I still continue to have WOW moments, one of which is each season when I bring out the clothes from last year, they still fit! And l can still can basically do everything I want to do, even though I found out I have osteoarthritis in both my knees. Our schedule continues to be full, we are currently getting ready to go down to Orlando with a schedule from 8:00 am to at least midnight for 11 days., Something I would not have been around to do if I had not had the surgery and weight loss.
It is now the holiday time and I hope everyone has a good holiday season. For me, for Thanksgiving part of what I am thankful for is Dr. Moore, Dr. Spencer and their entire staff. Not only did they give me a second chance at life, they continue to be there to support me and get me back on track when bad habits creep in.
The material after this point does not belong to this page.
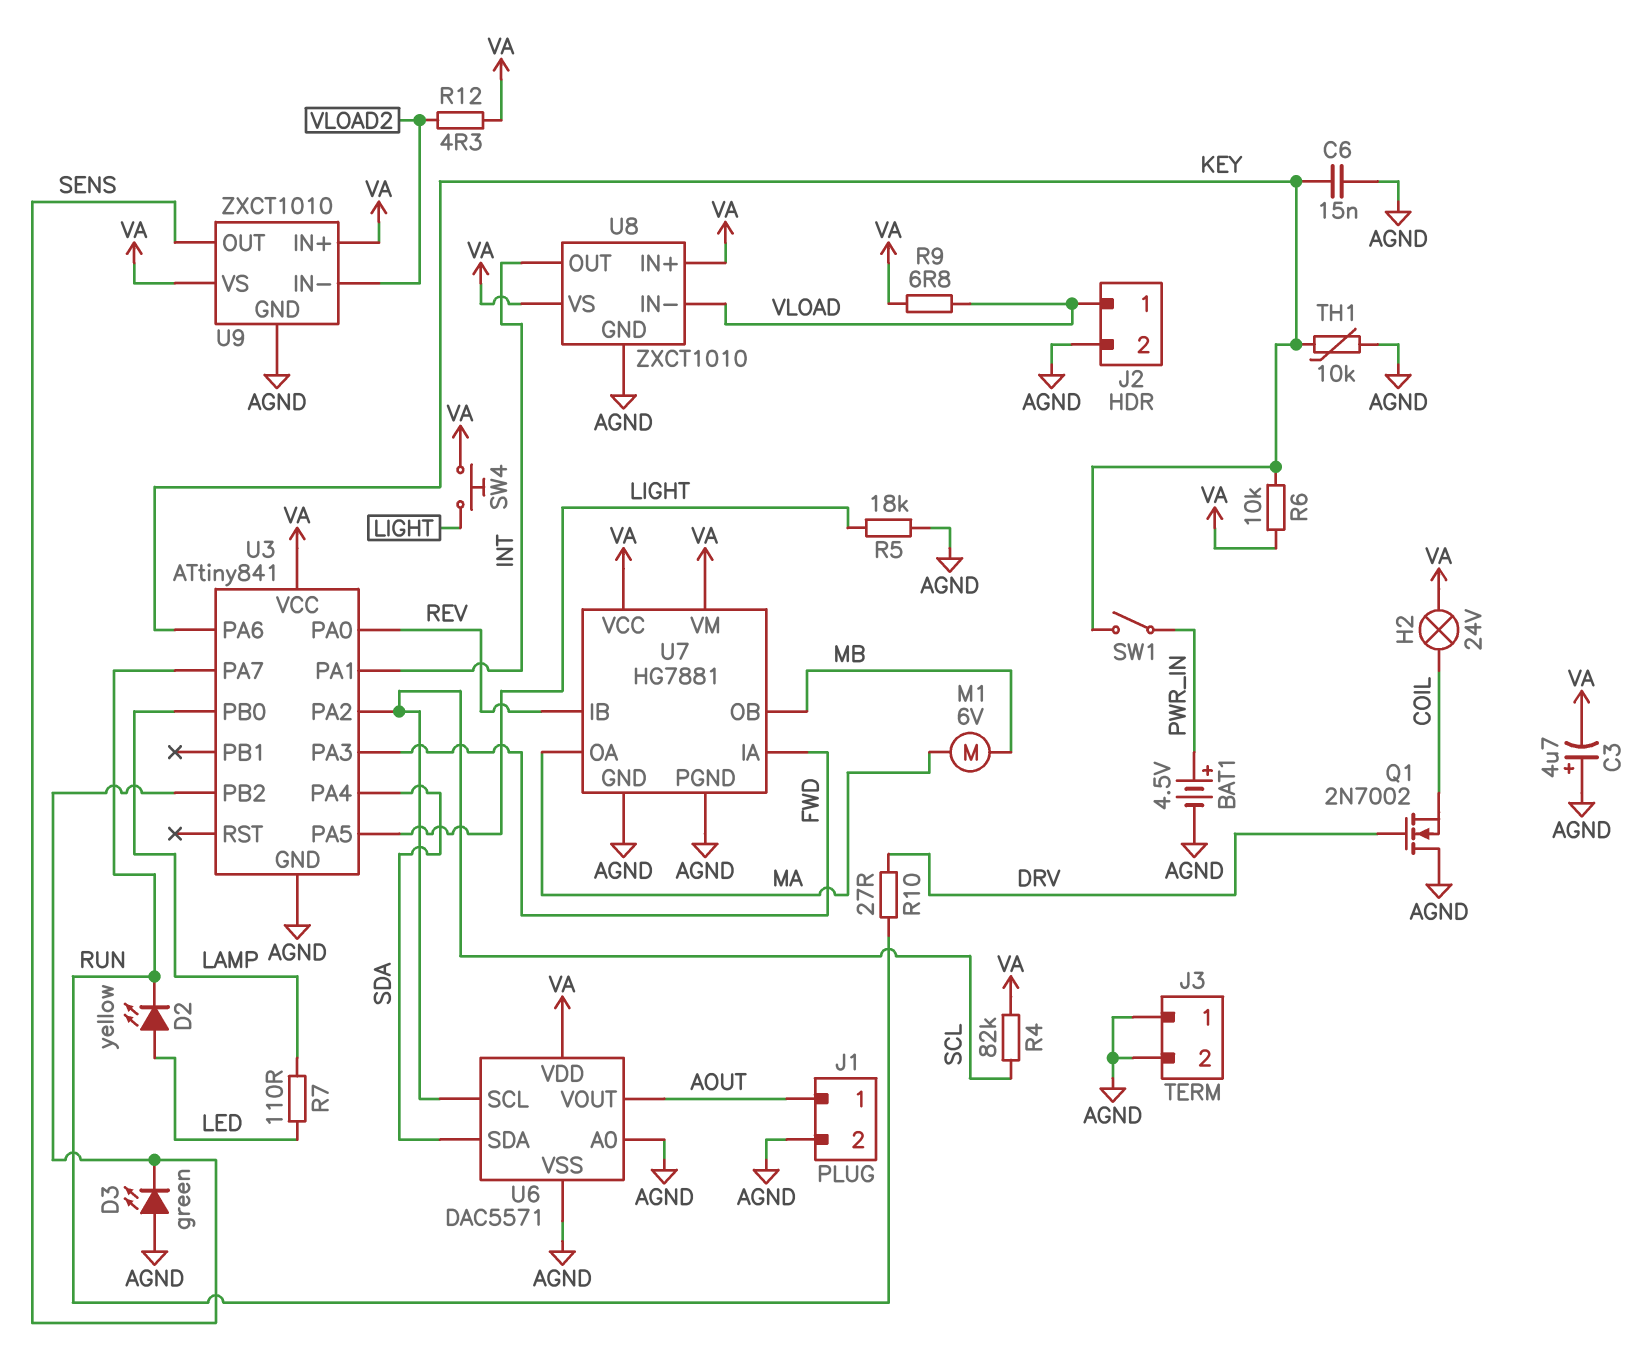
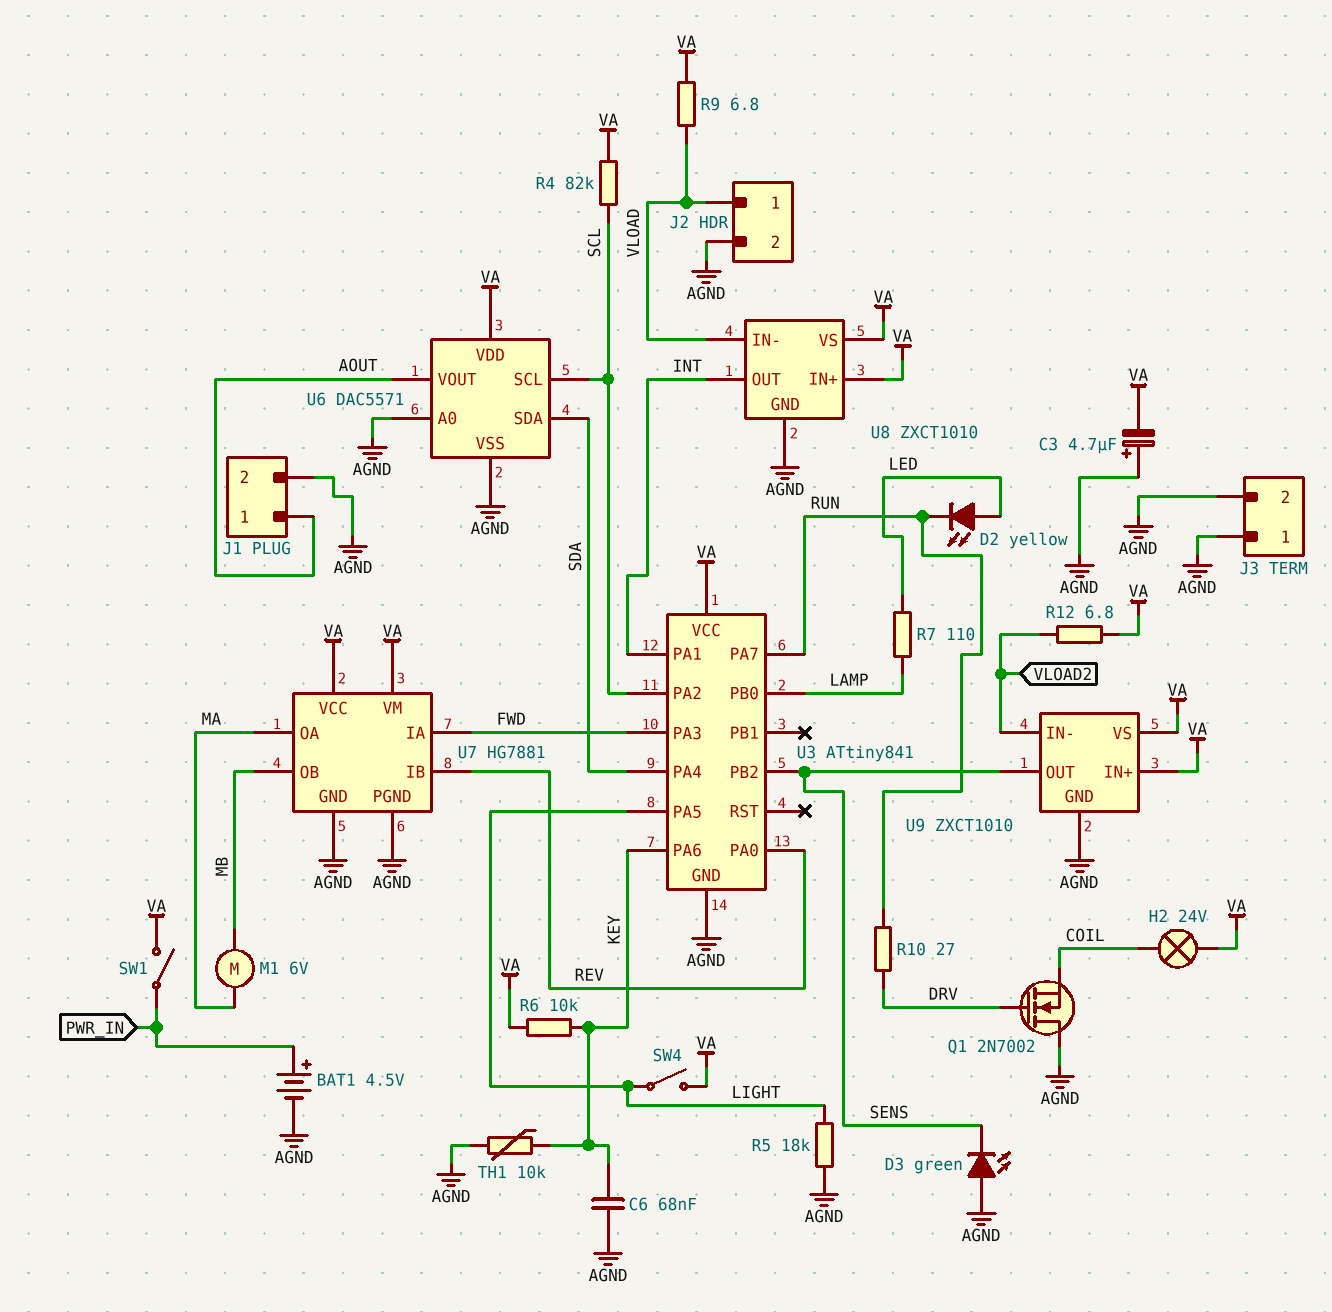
C6: 15nF (AGND, KEY) -> 68nF (AGND, KEY)
R12: 4.3 (VA, VLOAD2) -> 6.8 (VA, VLOAD2)
SW1: switch (KEY, PWR_IN) -> switch (PWR_IN, VA)
SW4: button (LIGHT, VA) -> switch (LIGHT, VA)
I am thankful for the Support Group that also helps me stay on track and remind me that we are not alone and everyone has bad days. For Christmas, when family and friends ask what I want, I still cannot really come up with anything, how can you top the gift I had 9/23/03? With this Chistmas, my surgery, has given me 6 more Christmas holidays with my family.
Have A Great Holiday Season!
09/15/09
Well I am getting ready to celebrate my "6th" birthday. It was 6 years ago on 9/23/03 that I had my surgery. We are getting ready to go for what has become our annual vacation to Orlando and this year it is 12 days from 8:00 am to midnight or later. Trips are already planned for 2010 to go to DC, the West Coast and back to Florida in the fall. The weight has stayed off although I still am battling with my 8 pounds, I guess that makes me a "normal" person.